Ethnic separatist movements exist still in countries like Sudan, Belgium, Bosnia and Herzegovinia, Scotland and Nigeria. We saw modern ethnic violence in Rwanada, Yugoslavia, Northern Ireland, Basque Spain, Afghanistan and so on: it seems that in many places ethnic groups still act towards one another with suspicion and antagonism, despite public political talk about relishing diversity. Writing in Foreign Affairs Magazine Professor Jerry Muller even argued that Europe's modern peace comes largely from its division after World War II into small, monoethnic states:
And a survey would show that whereas in 1900 there were many states in Europe without a single overwhelmingly dominant nationality, by 2007 there were only two, and one of those, Belgium, was close to breaking up. Aside from Switzerland, in other words--where the domestic ethnic balance of power is protected by strict citizenship laws--in Europe the "separatist project" has not so much vanished as triumphed.

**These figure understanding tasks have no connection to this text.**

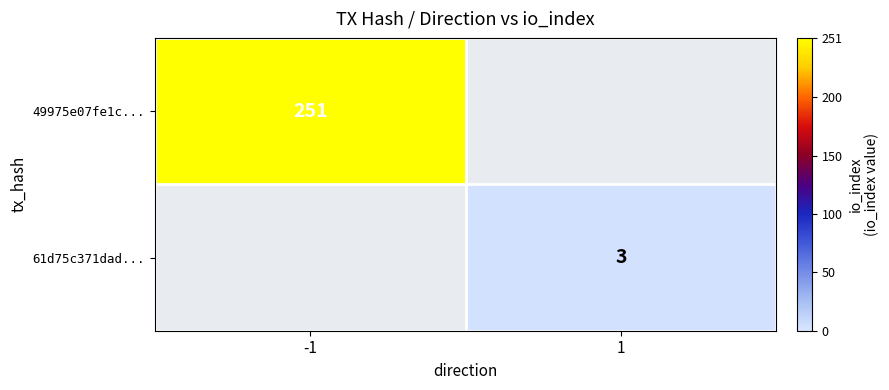

Which category has the lowest value across all series?

1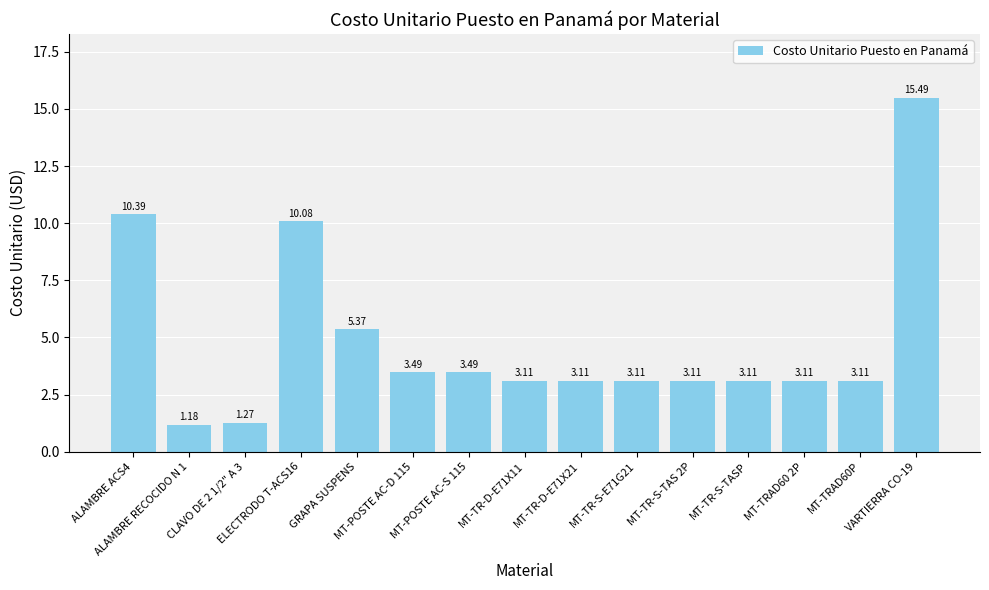

What is the difference between the second highest and minimum values?

9.2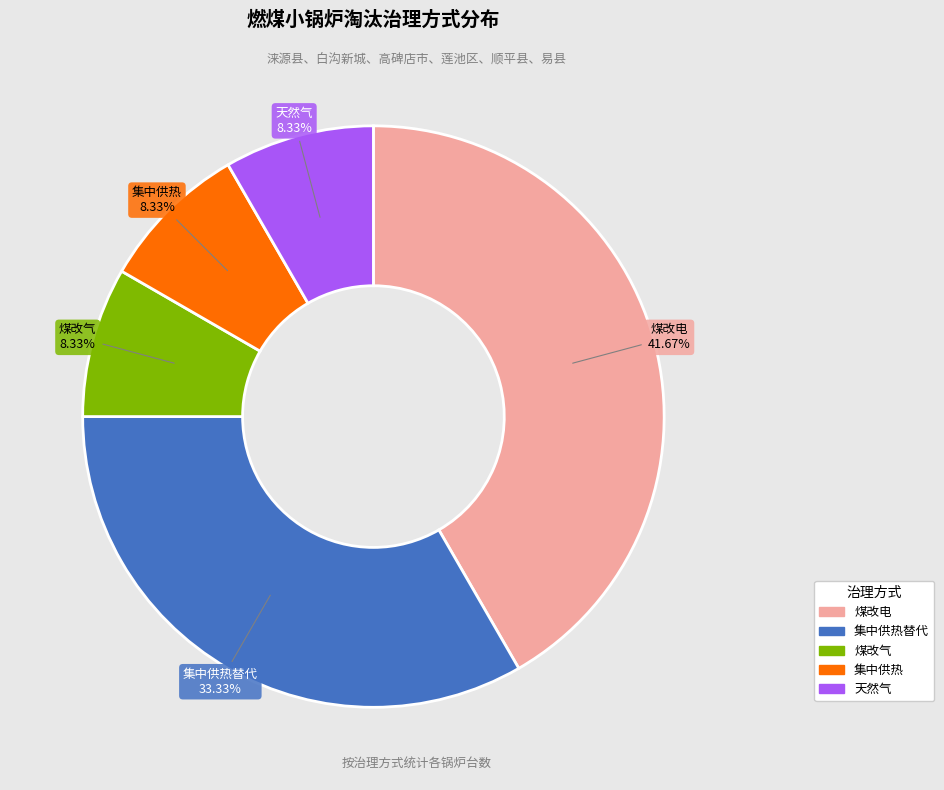

Is there a majority slice in this chart?

No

Yet my fears are allayed a bit when I see some of past ethnic conflicts which today seem ludicrous. The US, for example, had a powerful anti-immigration movement in the 1840s, called the Know Nothing Party. The Know Nothings were bothered by the mass-immigration of European Catholics into the Protestant-dominated US, particularly after hundreds of thousands of starving Irish began to flood the east coast during the potato famine. Catholic fealty to an Italian Pope seemed treasonous to Know Nothings, an indication that the new immigrant wave were loyal not to the US but to a foreign power.
The number of the immigrants, their lack of information, their unacquaintance with the principles of our government, their superstition and implicit confidence in their ecclesiastical teachers, and the dependence of these on Rome, and of Rome upon Austria,- all constitute an influence of dangerous action in themselves, and offers to the powers of Europe easy and effectual means of disturbing the healthful action of our institutions.... It is like a train of powder between an enemy's camp and our own magazine.
How similar this talk is to modern anti-Muslim rhetoric! Muslims, like the Catholics of old, are presumed by opponents to be loyal to Mecca instead of their new countries: ignorant, massive in numbers and superstitious.
Yet the Catholics of America were gradually integrated: John F Kennedy was a Catholic president little more than a century after the Know Nothings peaked.
The Catholics weren't the only scary immigrants. There were also Chinese and Japanese migrants who flocked to the west coast in the late 19th century, provoking anti-Asian legislation by the state. The Chinese queue, a long ponytail worn by men, was prohibited in San Francisco in 1870 - perhaps the burqa of its day. California banned marriage between Chinese people and whites in 1880 while the US Chinese Exclusion Act forbade further immigration of Chinese.
World War II fed fear of the Japanese minority, over one hundred thousand of whom were rounded up and kept in internment camps. The government posted crude anti-Japanese propaganda unthinkable in modern times:
In 2001, 23% of the general population said they would feel uncomfortable voting for an Asian American as President of the United States. In 2009, that number has reduced to 9%.... Seventy percent of the general population believe the increase in Asian immigrants over the past ten years has been good for America, up from 49% in 2001.... In 2001, 56% of the general population believed that Chinese Americans have contributed much to the American culture; the number has now risen to 73% in 2009.
That survey found that Americans were still suspicious that Asian-Americans were more loyal to their country of origin than the US. Yet its results are overwhelmingly positive. Americans even thought that East Asians were less inclined to break the law than other Americans.
The rehabilitation of perceptions of Asians and Catholics in the US gives me some hope that the integration problems experienced in some European countries today will be solved with time. The US was multiethnic at an early stage, perhaps another century will work out the kinks on this side of the Atlantic too. Prof Muller warns that ethnonationalism remains strong in Europe, creating conditions less open to integration than in the New World. Perhaps, though, time will heal these fresh wounds.